Joyce Carol Oates says, “We are linked by blood, and blood is memory without language.” Think of those discarded tampons and pads, over 45 billion per year, forgotten memories each and every one. On a single day in 2015, the Ocean Conservancy collected 27,938 used tampons and applicators on beaches across the globe deposited via sewer systems. Flushed out to sea. I once worked with a woman whose septic system backed up in part from years of improper tampon disposal, her yard a bloody (cottony) mess.

Ashley Fetters in her 2016 article for The Atlantic, “The Tampon: A History,” describes tampons as “intra-vaginal devices made from a string and a wad of something absorbent.” Tampon use can be traced back to ancient Egypt and Rome. Throughout history, women have used wool, grass, vegetable fibers, paper, and cotton as tampons. Today, most are made from cotton and rayon. Tampon comes from the Middle French meaning plug or stopper.” Now you can tamp down on Aunt Flo in Light, Regular, Super, or Super+. 

Leviticus 15:19-30 says, “…she shall be in her menstrual impurity for seven days, and whoever touches her shall be unclean until the evening. And everything on which she lies during her menstrual impurity shall be unclean. Everything also on which she sits shall be unclean. And whoever touches her bed shall wash his clothes and bathe himself in water and be unclean until the evening. And whoever touches anything on which she sits shall wash his clothes and bathe himself in water and be unclean until the evening. Whether it is the bed or anything on which she sits, when he touches it he shall be unclean until the evening.” 

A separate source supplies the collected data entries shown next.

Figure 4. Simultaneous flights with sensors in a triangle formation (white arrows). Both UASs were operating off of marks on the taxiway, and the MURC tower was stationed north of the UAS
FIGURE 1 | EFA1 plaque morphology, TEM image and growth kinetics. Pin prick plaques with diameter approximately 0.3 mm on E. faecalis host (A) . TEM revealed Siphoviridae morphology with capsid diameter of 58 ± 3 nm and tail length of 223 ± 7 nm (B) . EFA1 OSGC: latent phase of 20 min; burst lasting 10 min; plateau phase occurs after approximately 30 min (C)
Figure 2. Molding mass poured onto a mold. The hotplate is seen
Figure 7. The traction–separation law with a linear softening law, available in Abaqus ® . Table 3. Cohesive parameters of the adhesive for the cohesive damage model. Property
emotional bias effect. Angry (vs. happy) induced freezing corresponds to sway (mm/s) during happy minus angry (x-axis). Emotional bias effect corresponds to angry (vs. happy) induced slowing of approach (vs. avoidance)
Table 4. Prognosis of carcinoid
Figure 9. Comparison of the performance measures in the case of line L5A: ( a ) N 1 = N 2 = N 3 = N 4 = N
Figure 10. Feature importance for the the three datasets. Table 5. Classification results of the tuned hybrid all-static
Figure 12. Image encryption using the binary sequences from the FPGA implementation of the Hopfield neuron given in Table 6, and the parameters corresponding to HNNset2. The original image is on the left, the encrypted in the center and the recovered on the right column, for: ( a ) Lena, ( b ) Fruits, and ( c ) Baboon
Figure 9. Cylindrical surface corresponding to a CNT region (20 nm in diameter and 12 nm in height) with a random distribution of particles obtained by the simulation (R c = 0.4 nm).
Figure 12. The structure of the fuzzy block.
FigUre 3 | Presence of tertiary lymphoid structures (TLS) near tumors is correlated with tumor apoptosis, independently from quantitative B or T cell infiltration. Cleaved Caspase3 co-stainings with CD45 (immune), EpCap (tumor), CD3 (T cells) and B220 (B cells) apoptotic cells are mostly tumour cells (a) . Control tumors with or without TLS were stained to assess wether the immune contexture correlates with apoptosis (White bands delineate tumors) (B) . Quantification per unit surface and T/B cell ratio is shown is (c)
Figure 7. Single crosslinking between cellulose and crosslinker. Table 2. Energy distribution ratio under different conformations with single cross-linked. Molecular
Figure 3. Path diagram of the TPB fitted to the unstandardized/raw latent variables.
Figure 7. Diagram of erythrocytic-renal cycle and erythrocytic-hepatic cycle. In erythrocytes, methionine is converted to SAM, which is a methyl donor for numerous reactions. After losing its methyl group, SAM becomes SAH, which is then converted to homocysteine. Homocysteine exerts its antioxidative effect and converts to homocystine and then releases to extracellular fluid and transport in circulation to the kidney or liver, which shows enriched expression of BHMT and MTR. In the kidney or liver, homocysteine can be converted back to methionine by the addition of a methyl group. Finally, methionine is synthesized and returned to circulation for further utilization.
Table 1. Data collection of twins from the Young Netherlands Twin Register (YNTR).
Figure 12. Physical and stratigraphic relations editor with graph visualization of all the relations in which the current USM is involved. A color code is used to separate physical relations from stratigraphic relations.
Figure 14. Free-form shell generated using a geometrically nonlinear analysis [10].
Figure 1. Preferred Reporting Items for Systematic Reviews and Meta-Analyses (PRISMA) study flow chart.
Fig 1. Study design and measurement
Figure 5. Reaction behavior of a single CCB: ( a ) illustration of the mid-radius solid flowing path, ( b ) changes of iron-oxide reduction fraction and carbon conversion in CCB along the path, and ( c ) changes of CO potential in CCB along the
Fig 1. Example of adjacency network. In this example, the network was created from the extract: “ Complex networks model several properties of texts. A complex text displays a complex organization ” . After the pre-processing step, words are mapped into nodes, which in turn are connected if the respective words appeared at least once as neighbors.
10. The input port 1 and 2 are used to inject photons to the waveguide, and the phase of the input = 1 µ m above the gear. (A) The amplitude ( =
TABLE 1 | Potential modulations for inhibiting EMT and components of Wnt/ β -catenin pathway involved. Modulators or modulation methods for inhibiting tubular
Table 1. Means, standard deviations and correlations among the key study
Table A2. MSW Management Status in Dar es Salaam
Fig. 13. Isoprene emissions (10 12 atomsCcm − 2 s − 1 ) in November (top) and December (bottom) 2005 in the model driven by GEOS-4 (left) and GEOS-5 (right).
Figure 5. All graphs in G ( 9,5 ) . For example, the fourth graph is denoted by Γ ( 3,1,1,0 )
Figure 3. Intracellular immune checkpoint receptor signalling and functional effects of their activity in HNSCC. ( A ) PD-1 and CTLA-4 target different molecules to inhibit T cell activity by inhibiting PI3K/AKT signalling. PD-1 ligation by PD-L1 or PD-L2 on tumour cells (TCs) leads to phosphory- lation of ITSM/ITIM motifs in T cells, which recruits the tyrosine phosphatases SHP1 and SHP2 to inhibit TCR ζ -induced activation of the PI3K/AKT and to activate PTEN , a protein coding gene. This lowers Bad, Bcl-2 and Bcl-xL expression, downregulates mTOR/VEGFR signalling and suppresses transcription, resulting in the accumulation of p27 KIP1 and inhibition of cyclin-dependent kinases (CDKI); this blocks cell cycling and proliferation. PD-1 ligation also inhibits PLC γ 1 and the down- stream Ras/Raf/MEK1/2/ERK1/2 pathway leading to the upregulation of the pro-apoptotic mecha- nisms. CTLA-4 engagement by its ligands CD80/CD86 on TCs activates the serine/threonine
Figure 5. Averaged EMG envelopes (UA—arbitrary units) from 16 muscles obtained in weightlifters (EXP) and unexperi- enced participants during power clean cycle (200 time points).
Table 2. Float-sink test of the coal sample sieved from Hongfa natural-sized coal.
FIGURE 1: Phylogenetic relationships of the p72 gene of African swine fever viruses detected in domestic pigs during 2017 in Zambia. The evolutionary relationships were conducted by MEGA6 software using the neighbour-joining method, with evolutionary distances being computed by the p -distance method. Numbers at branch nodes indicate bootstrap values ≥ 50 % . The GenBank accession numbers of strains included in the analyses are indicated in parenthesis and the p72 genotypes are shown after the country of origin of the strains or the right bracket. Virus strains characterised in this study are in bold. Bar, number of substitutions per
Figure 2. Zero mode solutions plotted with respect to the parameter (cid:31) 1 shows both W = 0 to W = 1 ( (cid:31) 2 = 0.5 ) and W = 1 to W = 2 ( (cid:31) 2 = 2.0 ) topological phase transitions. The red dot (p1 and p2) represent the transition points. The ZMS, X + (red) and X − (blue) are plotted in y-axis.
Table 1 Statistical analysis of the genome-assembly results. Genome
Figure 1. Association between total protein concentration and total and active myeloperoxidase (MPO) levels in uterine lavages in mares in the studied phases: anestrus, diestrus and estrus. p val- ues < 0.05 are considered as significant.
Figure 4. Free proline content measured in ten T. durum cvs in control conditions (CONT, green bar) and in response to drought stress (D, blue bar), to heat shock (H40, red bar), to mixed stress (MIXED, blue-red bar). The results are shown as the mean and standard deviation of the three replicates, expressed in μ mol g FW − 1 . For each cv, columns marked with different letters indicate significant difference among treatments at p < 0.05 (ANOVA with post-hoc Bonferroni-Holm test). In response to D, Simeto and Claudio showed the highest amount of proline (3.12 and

In the 2007 film, Super Bad, Jonah Hill’s character epitomizes this idea of menstrual uncleanliness when he dances with a girl who leaves a smear of blood on his thigh from their bump and grind. A quick look around the party confirms those the girl has danced with and therefore marked with her menstruation of which he desperately and unsuccessfully tries to unsully himself. 

I know several people who eschew sex during That Time of the Month, but my ex-boyfriend was not one of them. His theories on the benefits of menstrual sex included: increased lubrication, reduced cramps, increased oxytocin release and therefore improved mood, more intense orgasm. Never mind the mess, the coppery/musky scent, the visceral, suctioning queefs, he said. I would like it, he said, and I did. After I (mostly) got over my squeamishness. 

A September 2014 article in The Cut by Maureen O’Connor calls men like my ex “Blood Hounds.” While there’s ample medical evidence to supports his theories, I believe he simply reveled in the post-coital look of his blood-stained penis, the idea of his appendage as a bludgeoning tool of sorts. He would even prolong his shower to let the oxblood stiffness on his pubes last, another reminder of his bloody conquest. Other men I’ve slept with, of course, have not been as enthused. One man, for example, could not contain his restlessness, opting not even to use my shower but preferring to drive twenty minutes home to cleanse himself of me. That was the last time I saw him.

“Blood is the rose of mysterious union,” said Jim Morrison. He was wrong. 


I am alone with my uterus, my vagina, my clitoris, my labia, my blood, my tampons and pads and panty liners, my single working vibrator. I am, as Mary Ruefle says, “just a girl playing at life.” And boy, is it nice.